## EXERCISE REQUIREMENTS
1 – Say whether each statement agrees with the passage on Episcopal birth rates, answering yes or no and quoting the deciding words: (a) An-Najar had her first child at age 12; (b) the presiding bishop put the church's membership at about 3 million; (c) Bishop Kate said Episcopalians are urged to have more children.
2 – Please go on with the passage on Episcopal birth rates from the point where it stops.

## READING TEXT
— start —
An-Najar gave birth to her first child at the age of 12. She had eight others. She had 41 grandchildren. Keep that family tree in mind. By contrast, in Spain, a 64-year old woman will have maybe one grandchild. That’s four grandparents, one grandchild: a family tree with no branches.
Meanwhile, what of the Episcopalians?
Bishop Kate gave an interview to the New York Times revealing what passes for orthodoxy in this most flexible of faiths. She was asked a simple enough question: “How many members of the Episcopal Church are there?”
“About 2.2 million,” replied the presiding bishop. “It used to be larger percentage-wise, but Episcopalians tend to be better educated and tend to reproduce at lower rates than other denominations.”
This was a bit of a jaw-dropper even for a New York Times hackette, so, with vague memories of God saying something about going forth and multiplying floating around the back of her head, a bewildered Deborah Solomon said: “Episcopalians aren’t interested in replenishing their ranks by having children?”
“No,” agreed Bishop Kate. “It’s probably the opposite. We encourage people to pay attention to the stewardship of the earth and not use more than their portion.”
Is that a death wish, or what? As Steyn points out, “Here’s the question for Bishop Kate: If Fatma An-Najar has 41 grandchildren and a responsible ‘better educated’ Episcopalian has one or two, into whose hands are we delivering ‘the stewardship of the earth’? If your crowd isn’t around in any numbers, how much influence can they have in shaping the future?”
— end —
## ROWS
— start —
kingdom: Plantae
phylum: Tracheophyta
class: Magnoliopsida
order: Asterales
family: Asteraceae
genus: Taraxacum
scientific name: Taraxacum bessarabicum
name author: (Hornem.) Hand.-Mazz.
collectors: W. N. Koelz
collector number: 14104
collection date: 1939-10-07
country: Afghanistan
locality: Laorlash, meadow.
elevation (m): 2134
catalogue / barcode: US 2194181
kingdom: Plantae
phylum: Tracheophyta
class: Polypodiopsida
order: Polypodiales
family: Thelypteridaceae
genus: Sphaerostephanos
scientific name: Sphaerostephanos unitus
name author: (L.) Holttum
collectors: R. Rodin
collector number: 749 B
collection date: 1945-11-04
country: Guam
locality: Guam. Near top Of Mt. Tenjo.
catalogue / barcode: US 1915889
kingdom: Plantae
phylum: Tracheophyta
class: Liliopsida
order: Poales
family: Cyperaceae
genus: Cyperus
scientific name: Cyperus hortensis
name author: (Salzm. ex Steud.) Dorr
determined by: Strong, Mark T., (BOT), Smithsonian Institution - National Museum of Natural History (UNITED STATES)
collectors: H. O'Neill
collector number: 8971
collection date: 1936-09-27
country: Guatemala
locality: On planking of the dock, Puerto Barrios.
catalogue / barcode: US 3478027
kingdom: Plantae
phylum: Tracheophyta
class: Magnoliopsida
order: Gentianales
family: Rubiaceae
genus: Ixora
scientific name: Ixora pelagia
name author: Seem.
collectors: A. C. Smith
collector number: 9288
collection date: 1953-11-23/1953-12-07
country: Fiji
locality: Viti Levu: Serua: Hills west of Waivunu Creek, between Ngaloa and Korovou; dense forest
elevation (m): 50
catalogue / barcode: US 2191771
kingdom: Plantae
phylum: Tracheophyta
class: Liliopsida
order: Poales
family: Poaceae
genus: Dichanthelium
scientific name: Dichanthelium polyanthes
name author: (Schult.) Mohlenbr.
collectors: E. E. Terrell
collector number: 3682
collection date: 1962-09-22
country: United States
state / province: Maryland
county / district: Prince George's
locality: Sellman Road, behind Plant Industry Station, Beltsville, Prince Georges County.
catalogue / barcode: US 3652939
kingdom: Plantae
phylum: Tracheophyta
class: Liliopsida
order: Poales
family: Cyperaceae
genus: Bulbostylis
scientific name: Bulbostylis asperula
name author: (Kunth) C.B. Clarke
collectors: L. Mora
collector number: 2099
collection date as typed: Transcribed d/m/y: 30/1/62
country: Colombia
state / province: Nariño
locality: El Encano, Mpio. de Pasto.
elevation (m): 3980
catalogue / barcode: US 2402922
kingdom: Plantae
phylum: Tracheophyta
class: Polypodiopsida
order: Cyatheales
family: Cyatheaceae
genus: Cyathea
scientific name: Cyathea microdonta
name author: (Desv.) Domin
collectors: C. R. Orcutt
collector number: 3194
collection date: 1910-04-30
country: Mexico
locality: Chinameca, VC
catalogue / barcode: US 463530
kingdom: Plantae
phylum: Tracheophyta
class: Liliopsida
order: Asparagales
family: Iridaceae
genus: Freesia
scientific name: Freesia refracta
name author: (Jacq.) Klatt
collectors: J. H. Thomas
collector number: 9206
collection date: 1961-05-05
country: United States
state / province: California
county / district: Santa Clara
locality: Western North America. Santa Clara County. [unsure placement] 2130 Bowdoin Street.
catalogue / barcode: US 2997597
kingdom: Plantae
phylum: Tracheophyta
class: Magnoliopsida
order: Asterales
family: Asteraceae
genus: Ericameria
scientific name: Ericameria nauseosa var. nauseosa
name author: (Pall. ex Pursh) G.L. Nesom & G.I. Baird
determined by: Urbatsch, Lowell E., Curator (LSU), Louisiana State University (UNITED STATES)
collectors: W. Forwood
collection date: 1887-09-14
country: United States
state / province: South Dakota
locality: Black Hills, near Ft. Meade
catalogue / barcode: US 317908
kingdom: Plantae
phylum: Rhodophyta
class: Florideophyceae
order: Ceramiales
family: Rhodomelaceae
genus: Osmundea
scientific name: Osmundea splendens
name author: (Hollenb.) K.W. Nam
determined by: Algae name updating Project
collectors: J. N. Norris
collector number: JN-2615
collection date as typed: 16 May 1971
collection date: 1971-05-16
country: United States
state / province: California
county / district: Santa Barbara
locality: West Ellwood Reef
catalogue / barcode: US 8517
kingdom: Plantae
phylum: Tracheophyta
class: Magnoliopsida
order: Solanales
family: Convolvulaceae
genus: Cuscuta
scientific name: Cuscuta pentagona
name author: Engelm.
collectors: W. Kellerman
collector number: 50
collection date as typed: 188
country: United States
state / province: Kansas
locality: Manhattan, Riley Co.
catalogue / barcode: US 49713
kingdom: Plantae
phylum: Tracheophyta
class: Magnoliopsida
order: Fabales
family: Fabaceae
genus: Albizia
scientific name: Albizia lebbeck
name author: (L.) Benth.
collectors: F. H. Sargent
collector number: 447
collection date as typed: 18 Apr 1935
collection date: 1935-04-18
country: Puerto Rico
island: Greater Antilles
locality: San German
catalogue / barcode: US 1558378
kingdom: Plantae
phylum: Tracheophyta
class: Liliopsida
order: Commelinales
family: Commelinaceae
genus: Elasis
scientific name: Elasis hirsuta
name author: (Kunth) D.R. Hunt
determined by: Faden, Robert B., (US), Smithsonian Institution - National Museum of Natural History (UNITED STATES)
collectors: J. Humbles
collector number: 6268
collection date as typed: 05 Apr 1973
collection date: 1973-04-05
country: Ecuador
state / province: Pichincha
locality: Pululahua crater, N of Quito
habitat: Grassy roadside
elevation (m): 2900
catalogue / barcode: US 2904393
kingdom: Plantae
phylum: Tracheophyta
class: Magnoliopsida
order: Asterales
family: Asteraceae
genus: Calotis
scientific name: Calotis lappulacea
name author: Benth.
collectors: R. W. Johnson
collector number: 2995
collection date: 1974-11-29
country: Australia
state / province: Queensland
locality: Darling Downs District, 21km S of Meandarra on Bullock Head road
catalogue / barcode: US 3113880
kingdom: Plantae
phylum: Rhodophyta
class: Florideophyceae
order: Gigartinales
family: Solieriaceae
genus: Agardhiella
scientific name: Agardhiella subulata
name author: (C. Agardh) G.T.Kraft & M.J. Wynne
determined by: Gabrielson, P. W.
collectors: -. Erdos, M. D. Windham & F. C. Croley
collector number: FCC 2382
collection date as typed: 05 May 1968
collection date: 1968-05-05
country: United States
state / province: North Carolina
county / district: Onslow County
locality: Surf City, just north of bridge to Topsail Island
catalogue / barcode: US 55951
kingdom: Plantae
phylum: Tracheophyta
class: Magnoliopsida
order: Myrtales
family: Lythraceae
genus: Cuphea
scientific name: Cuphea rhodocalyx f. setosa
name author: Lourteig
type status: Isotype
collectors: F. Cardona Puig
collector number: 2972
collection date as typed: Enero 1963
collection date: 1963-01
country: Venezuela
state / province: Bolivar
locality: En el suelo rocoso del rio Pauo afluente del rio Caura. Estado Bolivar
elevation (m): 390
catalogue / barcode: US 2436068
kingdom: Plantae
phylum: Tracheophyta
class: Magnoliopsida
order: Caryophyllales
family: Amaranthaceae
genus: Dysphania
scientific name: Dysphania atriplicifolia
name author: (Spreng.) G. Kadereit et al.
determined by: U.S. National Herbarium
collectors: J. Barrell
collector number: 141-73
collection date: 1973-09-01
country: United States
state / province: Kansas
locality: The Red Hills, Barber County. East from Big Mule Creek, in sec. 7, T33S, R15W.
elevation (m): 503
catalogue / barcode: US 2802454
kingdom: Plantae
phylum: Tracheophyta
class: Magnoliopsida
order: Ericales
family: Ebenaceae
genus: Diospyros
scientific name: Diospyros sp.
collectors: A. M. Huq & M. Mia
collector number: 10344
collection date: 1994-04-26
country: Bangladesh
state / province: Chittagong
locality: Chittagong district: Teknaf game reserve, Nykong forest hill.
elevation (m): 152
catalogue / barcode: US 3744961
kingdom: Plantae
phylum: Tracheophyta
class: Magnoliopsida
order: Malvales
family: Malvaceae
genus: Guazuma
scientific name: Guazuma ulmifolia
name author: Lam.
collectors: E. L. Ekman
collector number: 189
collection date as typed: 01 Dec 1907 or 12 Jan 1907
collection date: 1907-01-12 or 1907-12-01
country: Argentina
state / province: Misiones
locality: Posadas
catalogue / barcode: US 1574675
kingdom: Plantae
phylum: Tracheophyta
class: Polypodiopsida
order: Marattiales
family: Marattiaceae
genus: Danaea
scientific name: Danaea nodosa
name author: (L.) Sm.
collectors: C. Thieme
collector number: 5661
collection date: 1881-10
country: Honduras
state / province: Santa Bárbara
— end —
## TASK-BY-TASK RESULTS
1 –
(a) Yes: "An-Najar gave birth to her first child at the age of 12."
(b) No: "About 2.2 million,"
(c) No: "It’s probably the opposite."

2 –
This question underlines the extraordinary combination of supreme self-confidence (bordering on arrogance) of “moral Europe” on the one hand, with, just below the surface, a profound lack of confidence that makes the same people who want to take care of the earth unwilling to defend it.
Steyn’s logic is persuasive to me, but Ralph Peters isn’t buying it. He thinks that, far from taking over Europe, that continent’s Muslims “will be lucky just to be deported:”
Have the Europeans become too soft for that sort of thing? Has narcotic socialism destroyed their ability to hate? Is their atheism a prelude to total surrender to faith-intoxicated Muslim jihadis?
The answer to all of the above questions is a booming “No!” The Europeans have enjoyed a comfy ride for the last 60 years – but the very fact that they don’t want it to stop increases their rage and sense of being besieged by Muslim minorities they’ve long refused to assimilate (and which no longer want to assimilate).
Far from enjoying the prospect of taking over Europe by having babies, Europe’s Muslims are living on borrowed time. When a third of French voters have demonstrated their willingness to vote for Jean-Marie Le Pen’s National Front – a party that makes the Ku Klux Klan seem like Human Rights Watch – all predictions of Europe going gently into that good night are surreal.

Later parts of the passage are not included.